How to disable optimization and analyze ptx assembly code

Consider the code

__global__ void someFunc(){

	for(unsigned int i = 0; i < 10000000; i++){




which skips some numbers (offset). generateNextRandomNumber() is device function that returns next random number and accordingly changes the state of the generator.

When I run this code in a single block with a single thread and measure the runtime, it takes no time to execute (I use cudaThreadSynchronise() after the kernel call). No matter how big the i is, it always runs in 0 ms.

I decided to check whether the compiler optimizes the code. I use CUDA build rule shipped with 2.3 SDK. I disabled optimization for both solution and .cu file that contains kernels (Properties -> CUDA Build Rule v2.3.0 -> General -> Optimization set to Disabled (/Od)). After that built the project with preprocessed files kept and took a look at ptx file:


	// Options:


	//  Target:ptx, ISA:sm_13, Endian:little, Pointer Size:64

	//  -O3	(Optimization level)

	//  -g0	(Debug level)

	//  -m2	(Report advisories)


Down the file there was

.entry _Z22testMersenneOffsetTimev


	.loc	2	179	0


	.loc	2	192	0



	} // _Z22testMersenneOffsetTimev

I don’t know how to read this assembly code but is seems to me that it’s hardly optimized :turned:

Well, the same results I got passing -Xopencc -O0 and/or -Xptxas -O0 command line options.

Note that I used project clean/rebuild every time, and the ptx file was updated.

Note that my kernel is in and I looked into kernels.ptx file.

Note that changing GPU architecture from 1.3 to 1.2 actually had an effect on ptx file (ISA:sm_13 became ISA:sm_12).


  1. Am I doing something wrong, e.g. looking into the wrong file?

  2. If not, how do I disable optimization?

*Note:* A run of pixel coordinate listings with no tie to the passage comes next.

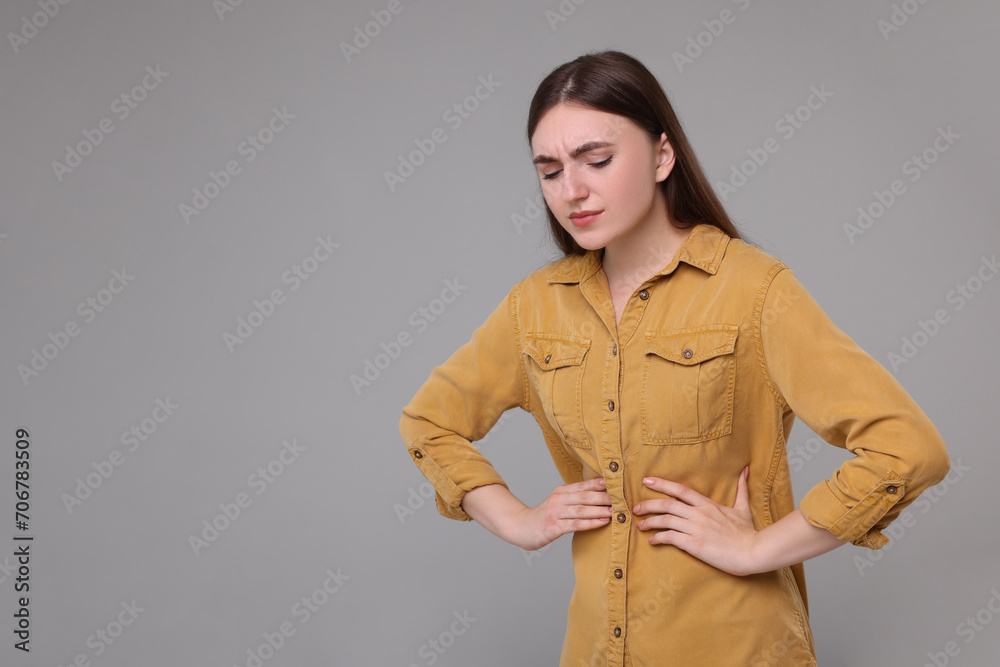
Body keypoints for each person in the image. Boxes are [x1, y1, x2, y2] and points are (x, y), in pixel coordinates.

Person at [398, 50, 950, 666]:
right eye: (549, 171)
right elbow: (429, 421)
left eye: (597, 160)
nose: (572, 190)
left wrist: (760, 549)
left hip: (736, 646)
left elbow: (909, 449)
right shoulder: (537, 306)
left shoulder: (752, 289)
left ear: (663, 156)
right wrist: (519, 523)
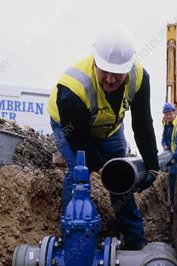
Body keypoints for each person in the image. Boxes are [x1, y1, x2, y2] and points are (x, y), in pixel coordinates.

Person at [48, 29, 159, 250]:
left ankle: (134, 240)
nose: (110, 79)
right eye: (105, 71)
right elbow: (79, 139)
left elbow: (142, 123)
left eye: (117, 74)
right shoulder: (73, 88)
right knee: (79, 173)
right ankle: (72, 238)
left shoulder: (139, 77)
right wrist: (101, 167)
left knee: (121, 180)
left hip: (109, 128)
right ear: (95, 62)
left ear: (128, 67)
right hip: (70, 127)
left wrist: (152, 166)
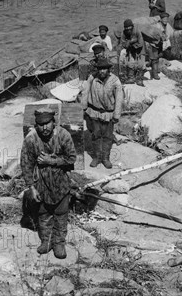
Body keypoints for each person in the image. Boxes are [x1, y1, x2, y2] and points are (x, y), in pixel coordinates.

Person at [20, 108, 76, 259]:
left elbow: (71, 158)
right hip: (41, 183)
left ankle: (59, 243)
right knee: (43, 214)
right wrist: (31, 187)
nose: (44, 128)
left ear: (53, 122)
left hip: (61, 182)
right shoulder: (31, 139)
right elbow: (26, 164)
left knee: (61, 213)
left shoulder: (63, 135)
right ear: (36, 125)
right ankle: (46, 240)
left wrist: (52, 160)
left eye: (48, 123)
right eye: (41, 124)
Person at [82, 57, 123, 169]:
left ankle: (105, 158)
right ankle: (96, 157)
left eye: (104, 69)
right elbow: (85, 92)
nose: (102, 71)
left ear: (108, 70)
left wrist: (116, 114)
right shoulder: (92, 78)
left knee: (107, 136)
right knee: (95, 135)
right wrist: (84, 107)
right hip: (94, 112)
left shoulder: (115, 81)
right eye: (100, 69)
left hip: (108, 114)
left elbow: (119, 99)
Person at [117, 19, 145, 84]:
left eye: (129, 28)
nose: (128, 30)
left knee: (140, 64)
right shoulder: (124, 33)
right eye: (126, 28)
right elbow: (122, 42)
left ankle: (139, 79)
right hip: (130, 49)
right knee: (130, 63)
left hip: (140, 49)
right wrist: (126, 44)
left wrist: (131, 42)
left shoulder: (137, 31)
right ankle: (131, 78)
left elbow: (141, 43)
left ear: (132, 27)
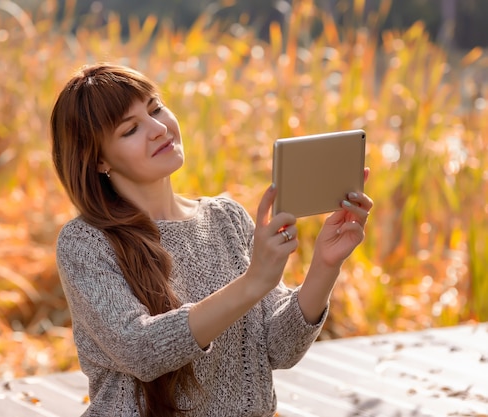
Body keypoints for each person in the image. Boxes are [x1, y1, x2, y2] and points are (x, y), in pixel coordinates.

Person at [50, 62, 373, 417]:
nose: (158, 129)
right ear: (98, 160)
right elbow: (140, 350)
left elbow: (279, 348)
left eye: (156, 108)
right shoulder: (86, 242)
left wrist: (326, 265)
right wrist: (252, 283)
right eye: (130, 129)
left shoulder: (225, 217)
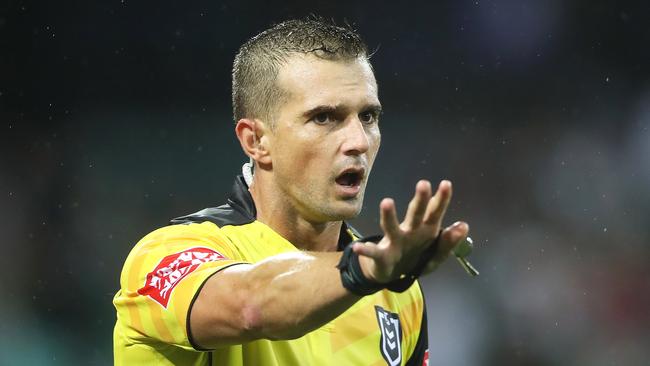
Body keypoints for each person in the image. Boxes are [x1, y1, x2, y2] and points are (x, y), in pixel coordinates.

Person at [113, 18, 470, 366]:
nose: (358, 141)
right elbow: (250, 306)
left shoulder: (398, 295)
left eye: (368, 117)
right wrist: (362, 271)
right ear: (256, 141)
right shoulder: (165, 255)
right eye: (325, 117)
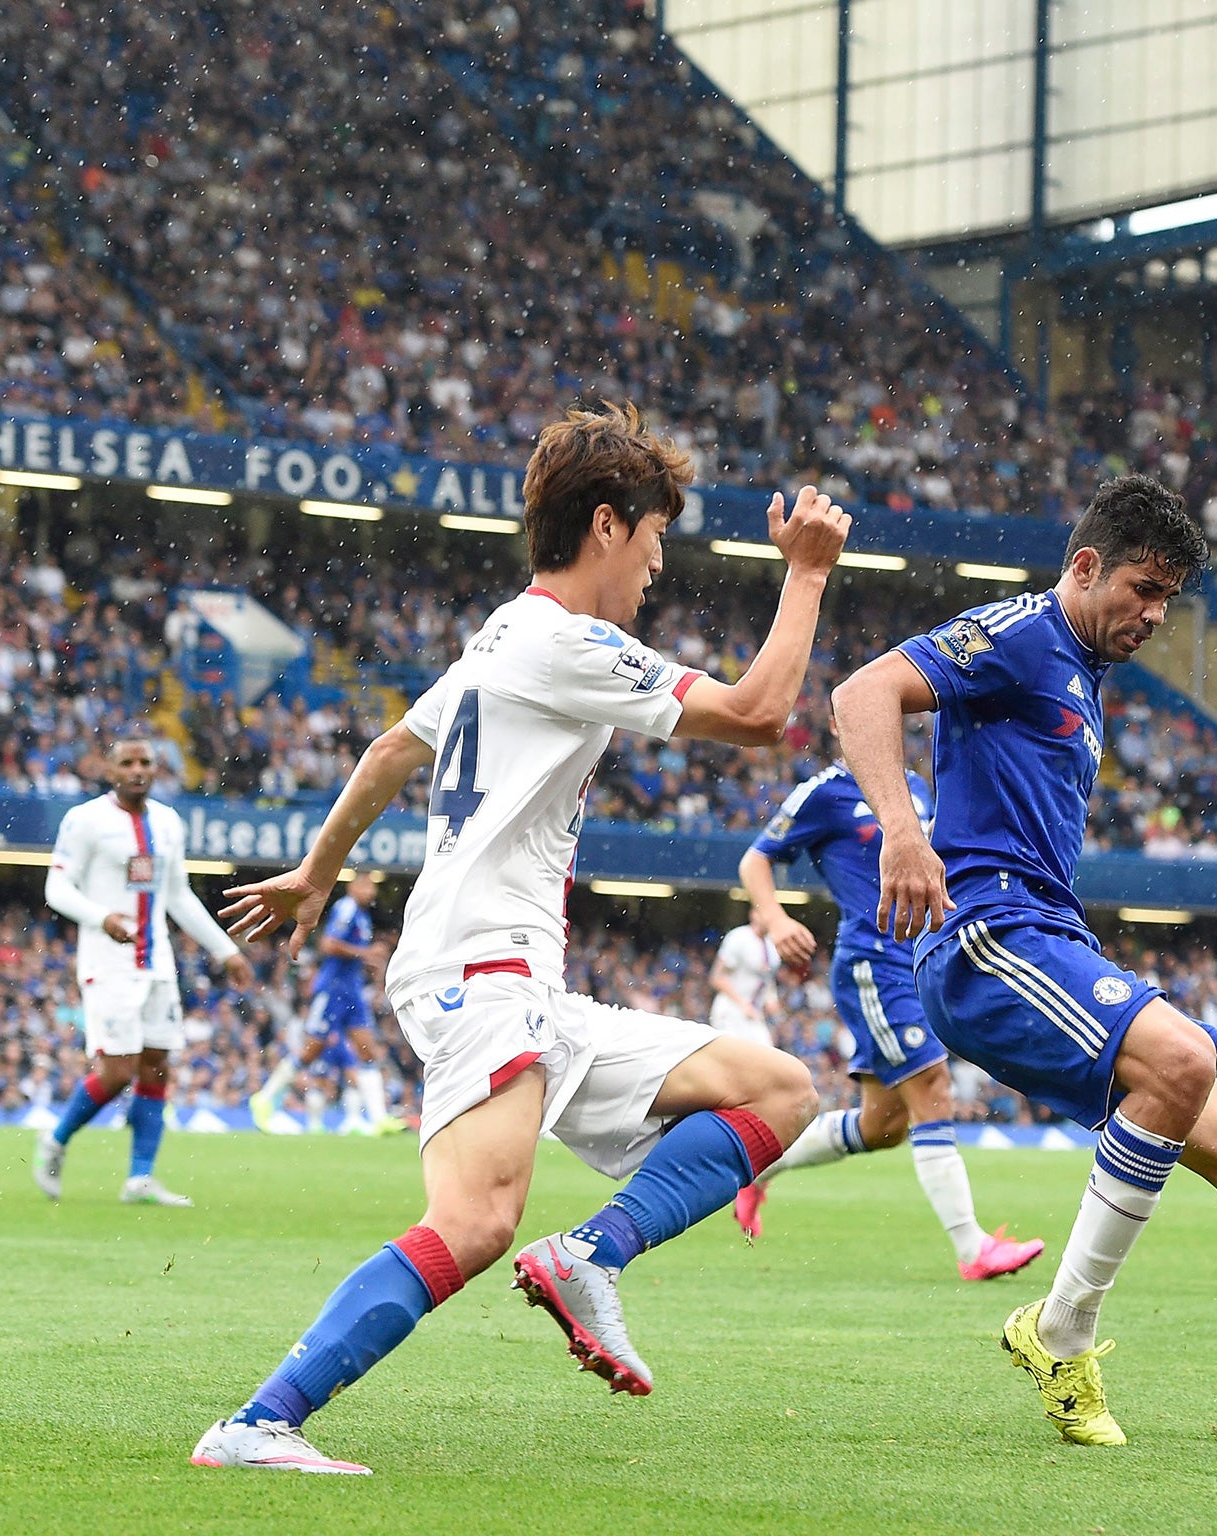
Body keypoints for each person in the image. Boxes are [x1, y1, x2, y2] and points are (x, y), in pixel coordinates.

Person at [191, 403, 850, 1475]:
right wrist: (808, 572)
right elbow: (759, 712)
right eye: (652, 540)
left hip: (520, 981)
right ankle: (258, 1424)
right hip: (475, 968)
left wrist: (317, 872)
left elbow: (383, 754)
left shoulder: (500, 636)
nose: (654, 567)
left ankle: (592, 1253)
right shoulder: (562, 641)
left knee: (776, 1090)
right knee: (476, 1219)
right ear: (605, 525)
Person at [830, 475, 1217, 1450]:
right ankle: (1060, 1329)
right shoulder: (1022, 635)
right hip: (985, 940)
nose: (1154, 616)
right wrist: (901, 837)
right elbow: (861, 690)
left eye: (1167, 599)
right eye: (1142, 590)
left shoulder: (1078, 668)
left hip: (1046, 939)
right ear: (1084, 567)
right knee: (1179, 1060)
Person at [732, 759, 1045, 1282]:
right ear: (839, 720)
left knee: (883, 1127)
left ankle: (760, 1166)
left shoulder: (914, 788)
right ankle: (973, 1248)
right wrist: (778, 918)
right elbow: (755, 860)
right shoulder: (825, 793)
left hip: (919, 962)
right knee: (932, 1082)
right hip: (874, 965)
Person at [35, 733, 256, 1206]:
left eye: (146, 762)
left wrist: (225, 951)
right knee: (117, 1071)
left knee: (156, 1064)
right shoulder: (86, 820)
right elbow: (57, 888)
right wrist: (102, 917)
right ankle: (55, 1139)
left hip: (156, 964)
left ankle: (140, 1179)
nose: (137, 770)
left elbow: (178, 895)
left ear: (157, 770)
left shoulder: (169, 823)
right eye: (127, 762)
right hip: (108, 963)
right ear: (110, 770)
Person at [248, 873, 403, 1135]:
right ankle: (263, 1099)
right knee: (310, 1051)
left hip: (350, 991)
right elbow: (328, 944)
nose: (370, 891)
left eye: (372, 887)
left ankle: (379, 1119)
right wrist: (366, 953)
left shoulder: (362, 916)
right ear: (353, 886)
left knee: (367, 1051)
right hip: (332, 990)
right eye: (365, 884)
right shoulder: (347, 908)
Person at [707, 918, 781, 1046]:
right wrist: (742, 1004)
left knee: (765, 1057)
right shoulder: (739, 937)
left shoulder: (772, 944)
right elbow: (717, 977)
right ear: (755, 915)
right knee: (732, 1056)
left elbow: (767, 978)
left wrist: (771, 999)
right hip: (730, 1008)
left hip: (754, 1013)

Sorry for such a long reading :teehee:

Dear CUDA and Visual Studio gurus,

Any ideas?


Compiling for debugging should turn all the optimizations off. IIRC It will also spill a lot of stuff into local memory, so if you are interested in register level stuff if might not be so useful. If you are getting stub functions like that it is usually a sign that the dead code optimizer is culling everything away. Adding a dummy global or shared memory store using a variable who result is carried through the code usually cures it.

Is there any way to disable “dead code optimizer”?

Yes, adding some memory writes helps, but it is not a good solution.

What I want is to see

//  -O0	(Optimization level)

in my ptx file =)

I don’t think that is an optimization you can turn off. Certainly doesn’t appear to be an option in opencc for it (and lots of opencc options in the NVISA port don’t seem to do anything anyway).